Aim of the exercise: Identify each line below that contains the word "crimea", and copy it out.

[Stored data entries]
##############################

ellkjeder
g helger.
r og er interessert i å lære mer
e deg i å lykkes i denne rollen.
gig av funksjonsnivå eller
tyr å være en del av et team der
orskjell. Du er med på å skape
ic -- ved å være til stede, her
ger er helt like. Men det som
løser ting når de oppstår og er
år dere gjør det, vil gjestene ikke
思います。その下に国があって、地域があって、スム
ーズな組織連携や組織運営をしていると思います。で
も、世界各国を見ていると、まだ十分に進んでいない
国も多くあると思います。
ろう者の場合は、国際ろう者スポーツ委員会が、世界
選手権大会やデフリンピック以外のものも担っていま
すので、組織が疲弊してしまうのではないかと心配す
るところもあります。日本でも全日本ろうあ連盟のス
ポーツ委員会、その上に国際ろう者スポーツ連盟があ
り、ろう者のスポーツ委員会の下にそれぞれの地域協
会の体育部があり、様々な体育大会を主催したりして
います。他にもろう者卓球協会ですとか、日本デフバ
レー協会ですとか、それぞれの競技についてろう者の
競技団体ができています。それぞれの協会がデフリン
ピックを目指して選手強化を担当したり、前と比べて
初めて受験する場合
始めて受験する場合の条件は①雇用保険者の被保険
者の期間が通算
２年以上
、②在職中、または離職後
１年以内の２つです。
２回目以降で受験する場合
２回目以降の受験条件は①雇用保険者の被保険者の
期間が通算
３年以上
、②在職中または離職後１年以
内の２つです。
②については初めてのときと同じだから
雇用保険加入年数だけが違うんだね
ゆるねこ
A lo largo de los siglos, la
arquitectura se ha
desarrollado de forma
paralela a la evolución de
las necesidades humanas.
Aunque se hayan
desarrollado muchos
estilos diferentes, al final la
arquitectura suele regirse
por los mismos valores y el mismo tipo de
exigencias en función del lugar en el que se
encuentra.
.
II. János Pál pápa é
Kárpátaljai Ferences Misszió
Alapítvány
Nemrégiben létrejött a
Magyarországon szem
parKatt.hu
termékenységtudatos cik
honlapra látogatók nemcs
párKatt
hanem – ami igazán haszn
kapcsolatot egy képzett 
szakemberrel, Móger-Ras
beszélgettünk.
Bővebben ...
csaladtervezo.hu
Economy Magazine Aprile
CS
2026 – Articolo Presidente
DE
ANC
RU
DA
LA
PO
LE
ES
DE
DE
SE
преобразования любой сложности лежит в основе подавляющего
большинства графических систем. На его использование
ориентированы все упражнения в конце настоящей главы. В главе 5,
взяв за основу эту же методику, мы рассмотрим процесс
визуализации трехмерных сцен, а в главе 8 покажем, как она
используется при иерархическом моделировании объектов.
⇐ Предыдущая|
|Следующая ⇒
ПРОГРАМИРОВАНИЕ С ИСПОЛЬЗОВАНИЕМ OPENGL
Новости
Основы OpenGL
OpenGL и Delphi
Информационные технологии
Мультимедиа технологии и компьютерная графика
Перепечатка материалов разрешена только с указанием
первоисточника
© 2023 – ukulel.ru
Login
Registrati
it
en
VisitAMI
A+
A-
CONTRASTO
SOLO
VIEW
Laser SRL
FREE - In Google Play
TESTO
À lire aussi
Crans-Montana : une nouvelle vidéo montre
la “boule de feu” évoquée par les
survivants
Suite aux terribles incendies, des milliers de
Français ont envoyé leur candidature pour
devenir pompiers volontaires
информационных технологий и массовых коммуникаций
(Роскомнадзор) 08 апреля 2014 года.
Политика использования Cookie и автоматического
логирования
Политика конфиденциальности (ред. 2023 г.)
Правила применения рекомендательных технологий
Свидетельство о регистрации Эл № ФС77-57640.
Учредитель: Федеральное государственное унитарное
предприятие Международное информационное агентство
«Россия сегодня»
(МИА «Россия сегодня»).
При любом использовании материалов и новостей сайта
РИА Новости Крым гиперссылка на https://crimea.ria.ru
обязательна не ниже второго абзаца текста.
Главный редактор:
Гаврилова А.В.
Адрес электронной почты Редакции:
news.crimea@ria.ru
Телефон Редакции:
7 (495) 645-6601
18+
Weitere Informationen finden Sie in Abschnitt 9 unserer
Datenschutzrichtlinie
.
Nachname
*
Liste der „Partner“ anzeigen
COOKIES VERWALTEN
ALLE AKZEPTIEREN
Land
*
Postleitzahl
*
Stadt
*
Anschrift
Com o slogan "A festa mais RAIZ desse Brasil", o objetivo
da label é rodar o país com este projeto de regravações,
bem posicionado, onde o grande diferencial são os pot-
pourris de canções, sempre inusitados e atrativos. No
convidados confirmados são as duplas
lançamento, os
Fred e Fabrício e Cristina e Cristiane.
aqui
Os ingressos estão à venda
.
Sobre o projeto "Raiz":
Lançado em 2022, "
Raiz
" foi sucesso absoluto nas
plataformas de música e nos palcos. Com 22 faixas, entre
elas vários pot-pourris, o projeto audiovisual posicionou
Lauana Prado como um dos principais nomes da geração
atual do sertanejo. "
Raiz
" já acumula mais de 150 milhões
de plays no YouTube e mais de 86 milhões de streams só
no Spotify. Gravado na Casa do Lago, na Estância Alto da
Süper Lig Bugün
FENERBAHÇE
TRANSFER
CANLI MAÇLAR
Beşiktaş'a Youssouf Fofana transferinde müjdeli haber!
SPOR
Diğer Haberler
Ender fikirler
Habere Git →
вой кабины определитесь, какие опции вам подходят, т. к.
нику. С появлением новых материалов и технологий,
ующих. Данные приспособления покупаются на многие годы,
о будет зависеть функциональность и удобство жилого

##############################

Final answer:
РИА Новости Крым гиперссылка на https://crimea.ria.ru
news.crimea@ria.ru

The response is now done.